Wednesday, May 21st, 2008 at 12:56 pm

Let ti be noted that Phil U was right when he blogged in January that there was a plan to put Russel Norman into Parliament before the election by having Nandor fall on his sword. I linked to his story and it then became a major news story – sadly with no crediting Phil as the original author.

There would be significant advantages to the Greens to having Russel, who was only No 10 last time, be in Parliament this year so he could campaign around the country funded by the taxpayer, as other MPs are.

For this to happen, they needed three things. Nandor to agree to resign. Catherine Delahunty to agree to refuse to be an MP, and for Mike Ward to refuse to be an MP.

Mike has refused, as he should. Incidentially Ward was ranked dismally low by the party hierarchy in their initial list ranking for 2008 and massively promoted by rank and file members. But his 2008 list ranking is not important – his 2005 one is.

There were two things which the Greens were trying to do, which sit badly with me. I’ll take them one by one.

1 – MPs resigning before the election

Labour is more guilty than the Greens here, but the idea of a party list is not to shuffle MPs off half way through a parliamentary term at whim. MPs are elected by the NZ public to serve three years and in all but exceptional cases they should. Steve Maharey becoming a VC is a worthy exception (yes I know he was not List but same principle).
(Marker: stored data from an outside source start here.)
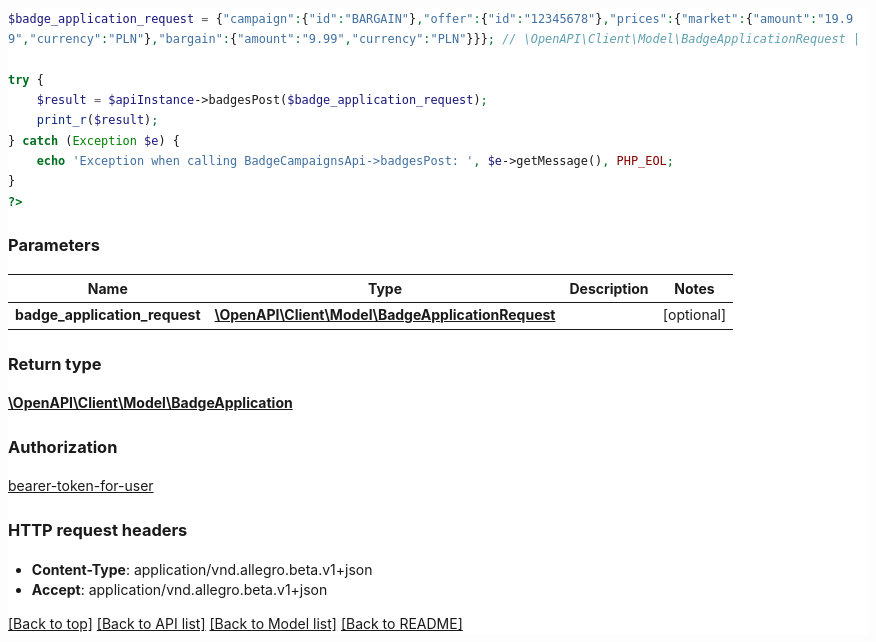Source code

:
 ```php
$badge_application_request = {"campaign":{"id":"BARGAIN"},"offer":{"id":"12345678"},"prices":{"market":{"amount":"19.99","currency":"PLN"},"bargain":{"amount":"9.99","currency":"PLN"}}}; // \OpenAPI\Client\Model\BadgeApplicationRequest | 

try {
    $result = $apiInstance->badgesPost($badge_application_request);
    print_r($result);
} catch (Exception $e) {
    echo 'Exception when calling BadgeCampaignsApi->badgesPost: ', $e->getMessage(), PHP_EOL;
}
?>
```

### Parameters


Name | Type | Description  | Notes
------------- | ------------- | ------------- | -------------
 **badge_application_request** | [**\OpenAPI\Client\Model\BadgeApplicationRequest**](../Model/BadgeApplicationRequest.md)|  | [optional]

### Return type

[**\OpenAPI\Client\Model\BadgeApplication**](../Model/BadgeApplication.md)

### Authorization

[bearer-token-for-user](../../README.md#bearer-token-for-user)

### HTTP request headers

- **Content-Type**: application/vnd.allegro.beta.v1+json
- **Accept**: application/vnd.allegro.beta.v1+json

[[Back to top]](#) [[Back to API list]](../../README.md#documentation-for-api-endpoints)
[[Back to Model list]](../../README.md#documentation-for-models)
[[Back to README]](../../README.md)

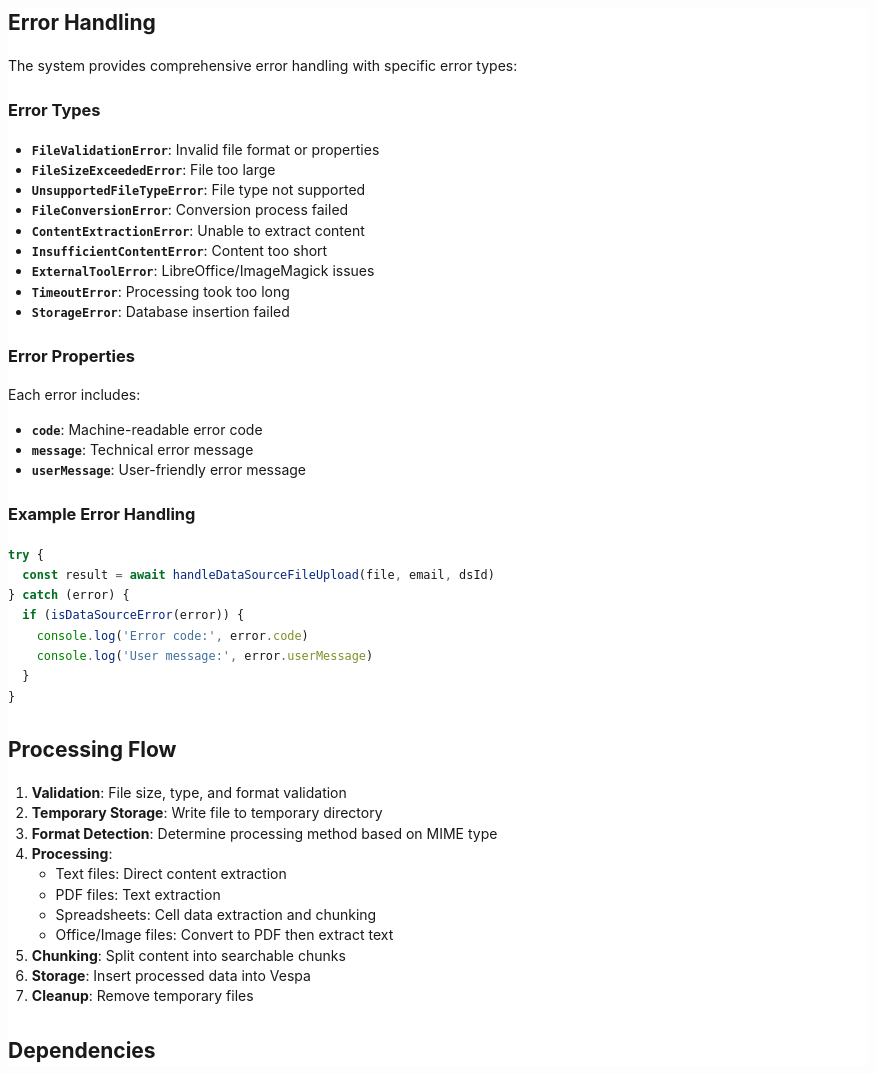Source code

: ## Error Handling

The system provides comprehensive error handling with specific error types:

### Error Types

- **`FileValidationError`**: Invalid file format or properties
- **`FileSizeExceededError`**: File too large
- **`UnsupportedFileTypeError`**: File type not supported
- **`FileConversionError`**: Conversion process failed
- **`ContentExtractionError`**: Unable to extract content
- **`InsufficientContentError`**: Content too short
- **`ExternalToolError`**: LibreOffice/ImageMagick issues
- **`TimeoutError`**: Processing took too long
- **`StorageError`**: Database insertion failed

### Error Properties

Each error includes:
- **`code`**: Machine-readable error code
- **`message`**: Technical error message
- **`userMessage`**: User-friendly error message

### Example Error Handling

```typescript
try {
  const result = await handleDataSourceFileUpload(file, email, dsId)
} catch (error) {
  if (isDataSourceError(error)) {
    console.log('Error code:', error.code)
    console.log('User message:', error.userMessage)
  }
}
```

## Processing Flow

1. **Validation**: File size, type, and format validation
2. **Temporary Storage**: Write file to temporary directory
3. **Format Detection**: Determine processing method based on MIME type
4. **Processing**: 
   - Text files: Direct content extraction
   - PDF files: Text extraction
   - Spreadsheets: Cell data extraction and chunking
   - Office/Image files: Convert to PDF then extract text
5. **Chunking**: Split content into searchable chunks
6. **Storage**: Insert processed data into Vespa
7. **Cleanup**: Remove temporary files

## Dependencies
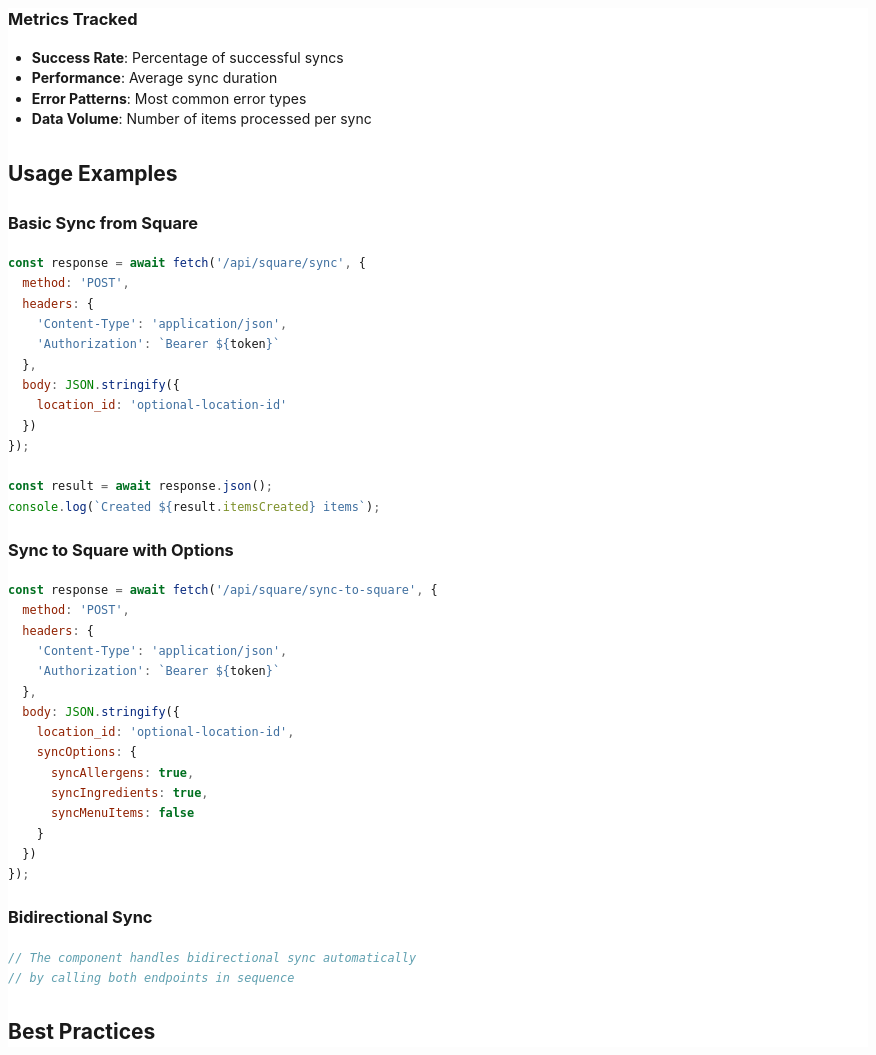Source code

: ### Metrics Tracked
- **Success Rate**: Percentage of successful syncs
- **Performance**: Average sync duration
- **Error Patterns**: Most common error types
- **Data Volume**: Number of items processed per sync

## Usage Examples

### Basic Sync from Square
```javascript
const response = await fetch('/api/square/sync', {
  method: 'POST',
  headers: {
    'Content-Type': 'application/json',
    'Authorization': `Bearer ${token}`
  },
  body: JSON.stringify({
    location_id: 'optional-location-id'
  })
});

const result = await response.json();
console.log(`Created ${result.itemsCreated} items`);
```

### Sync to Square with Options
```javascript
const response = await fetch('/api/square/sync-to-square', {
  method: 'POST',
  headers: {
    'Content-Type': 'application/json',
    'Authorization': `Bearer ${token}`
  },
  body: JSON.stringify({
    location_id: 'optional-location-id',
    syncOptions: {
      syncAllergens: true,
      syncIngredients: true,
      syncMenuItems: false
    }
  })
});
```

### Bidirectional Sync
```javascript
// The component handles bidirectional sync automatically
// by calling both endpoints in sequence
```

## Best Practices
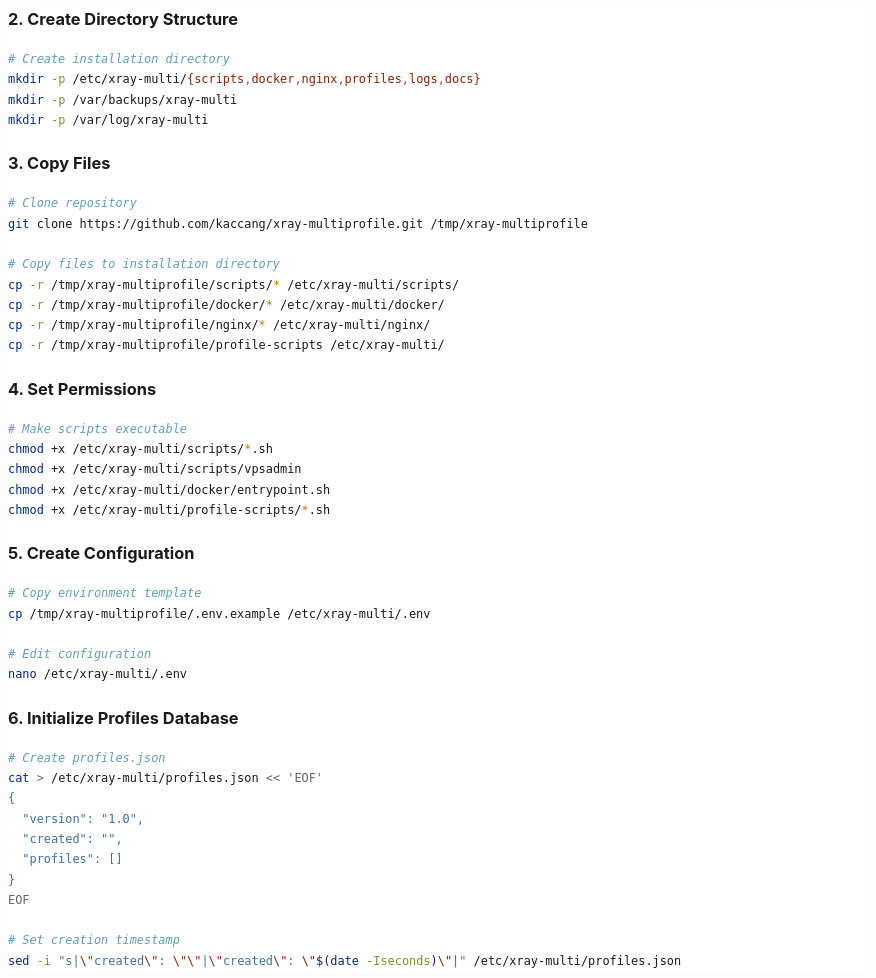 ### 2. Create Directory Structure

```bash
# Create installation directory
mkdir -p /etc/xray-multi/{scripts,docker,nginx,profiles,logs,docs}
mkdir -p /var/backups/xray-multi
mkdir -p /var/log/xray-multi
```

### 3. Copy Files

```bash
# Clone repository
git clone https://github.com/kaccang/xray-multiprofile.git /tmp/xray-multiprofile

# Copy files to installation directory
cp -r /tmp/xray-multiprofile/scripts/* /etc/xray-multi/scripts/
cp -r /tmp/xray-multiprofile/docker/* /etc/xray-multi/docker/
cp -r /tmp/xray-multiprofile/nginx/* /etc/xray-multi/nginx/
cp -r /tmp/xray-multiprofile/profile-scripts /etc/xray-multi/
```

### 4. Set Permissions

```bash
# Make scripts executable
chmod +x /etc/xray-multi/scripts/*.sh
chmod +x /etc/xray-multi/scripts/vpsadmin
chmod +x /etc/xray-multi/docker/entrypoint.sh
chmod +x /etc/xray-multi/profile-scripts/*.sh
```

### 5. Create Configuration

```bash
# Copy environment template
cp /tmp/xray-multiprofile/.env.example /etc/xray-multi/.env

# Edit configuration
nano /etc/xray-multi/.env
```

### 6. Initialize Profiles Database

```bash
# Create profiles.json
cat > /etc/xray-multi/profiles.json << 'EOF'
{
  "version": "1.0",
  "created": "",
  "profiles": []
}
EOF

# Set creation timestamp
sed -i "s|\"created\": \"\"|\"created\": \"$(date -Iseconds)\"|" /etc/xray-multi/profiles.json
```
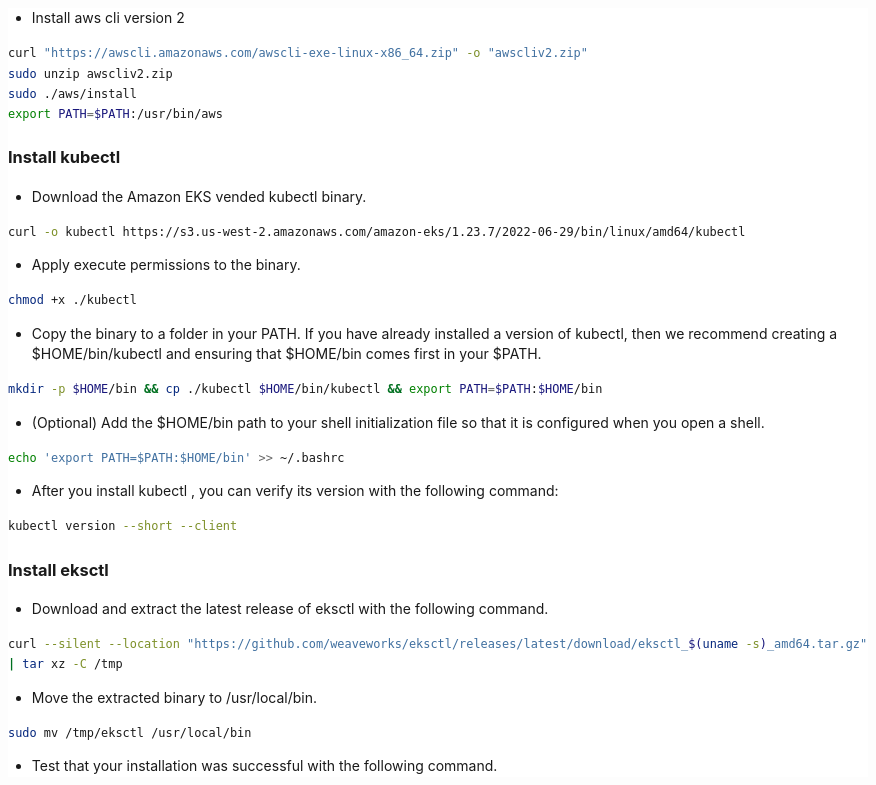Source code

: - Install aws cli version 2

```bash
curl "https://awscli.amazonaws.com/awscli-exe-linux-x86_64.zip" -o "awscliv2.zip"
sudo unzip awscliv2.zip
sudo ./aws/install
export PATH=$PATH:/usr/bin/aws
```

### Install kubectl

- Download the Amazon EKS vended kubectl binary.

```bash
curl -o kubectl https://s3.us-west-2.amazonaws.com/amazon-eks/1.23.7/2022-06-29/bin/linux/amd64/kubectl
```

- Apply execute permissions to the binary.

```bash
chmod +x ./kubectl
```

- Copy the binary to a folder in your PATH. If you have already installed a version of kubectl, then we recommend creating a $HOME/bin/kubectl and ensuring that $HOME/bin comes first in your $PATH.

```bash
mkdir -p $HOME/bin && cp ./kubectl $HOME/bin/kubectl && export PATH=$PATH:$HOME/bin
```

- (Optional) Add the $HOME/bin path to your shell initialization file so that it is configured when you open a shell.

```bash
echo 'export PATH=$PATH:$HOME/bin' >> ~/.bashrc
```

- After you install kubectl , you can verify its version with the following command:

```bash
kubectl version --short --client
```

### Install eksctl

- Download and extract the latest release of eksctl with the following command.

```bash
curl --silent --location "https://github.com/weaveworks/eksctl/releases/latest/download/eksctl_$(uname -s)_amd64.tar.gz" | tar xz -C /tmp
```

- Move the extracted binary to /usr/local/bin.

```bash
sudo mv /tmp/eksctl /usr/local/bin
```

- Test that your installation was successful with the following command.
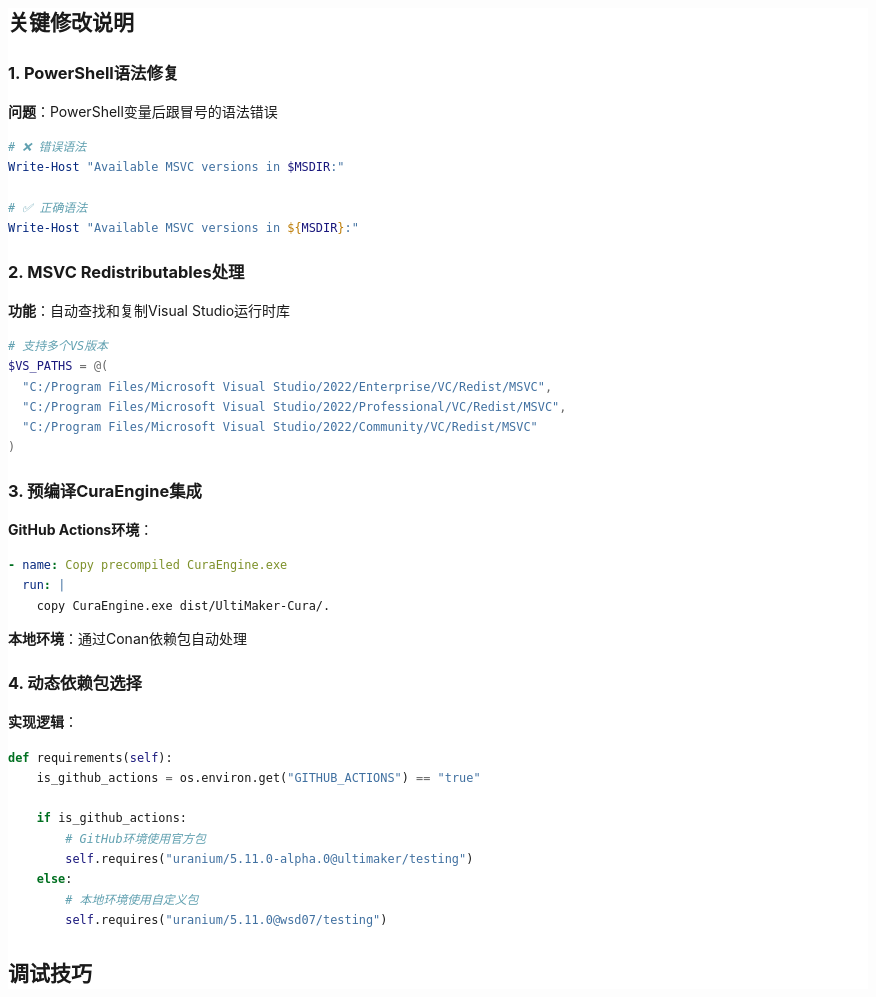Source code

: ## 关键修改说明

### 1. PowerShell语法修复

**问题**：PowerShell变量后跟冒号的语法错误
```powershell
# ❌ 错误语法
Write-Host "Available MSVC versions in $MSDIR:"

# ✅ 正确语法
Write-Host "Available MSVC versions in ${MSDIR}:"
```

### 2. MSVC Redistributables处理

**功能**：自动查找和复制Visual Studio运行时库
```powershell
# 支持多个VS版本
$VS_PATHS = @(
  "C:/Program Files/Microsoft Visual Studio/2022/Enterprise/VC/Redist/MSVC",
  "C:/Program Files/Microsoft Visual Studio/2022/Professional/VC/Redist/MSVC",
  "C:/Program Files/Microsoft Visual Studio/2022/Community/VC/Redist/MSVC"
)
```

### 3. 预编译CuraEngine集成

**GitHub Actions环境**：
```yaml
- name: Copy precompiled CuraEngine.exe
  run: |
    copy CuraEngine.exe dist/UltiMaker-Cura/.
```

**本地环境**：通过Conan依赖包自动处理

### 4. 动态依赖包选择

**实现逻辑**：
```python
def requirements(self):
    is_github_actions = os.environ.get("GITHUB_ACTIONS") == "true"
    
    if is_github_actions:
        # GitHub环境使用官方包
        self.requires("uranium/5.11.0-alpha.0@ultimaker/testing")
    else:
        # 本地环境使用自定义包
        self.requires("uranium/5.11.0@wsd07/testing")
```

## 调试技巧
And Bolger becoming Ambassador is another. And few would fault a Party Leader from departing the scene once they are no longer leader. But these are rare exceptional circumstances.

Generally the public have the right to expect that the MPs they elect by voting for a Party and that party’s list, are going to represent the public throughout the term of Parliament. No wonder there is resentment against MMP when List MPs are treated purely as creatures of the party.

Labour since the election has dispatched Jim Sutton (No 11 on list, No 4 on effective list), Di Yates, Ann Hartley, and Georgina Beyer.

2 – Changing the order of the list post-election

Pressuring candidates to stand aside for someone more lowly ranked to become an MP is also anti-democratic and flys in the face of the public making an informed choice by voting for a party with an expectation of who will be MPs.

The Green Party members ranked Mike Ward No 8  and Russel Norman No 10 last election. People voted for the Green Party on the basis. Yes I know very few voters would now the exact details of the list, but that is not a reason to ignore its importance. If you argue who is on the list does not matter, then why not allow parties to have blank lists and let them appoint who they want at any time to be an MP for them.

For that is what the Greens, and to a degree Labour, have tried to do.  Have the party rather than the public determine who becomes an MP.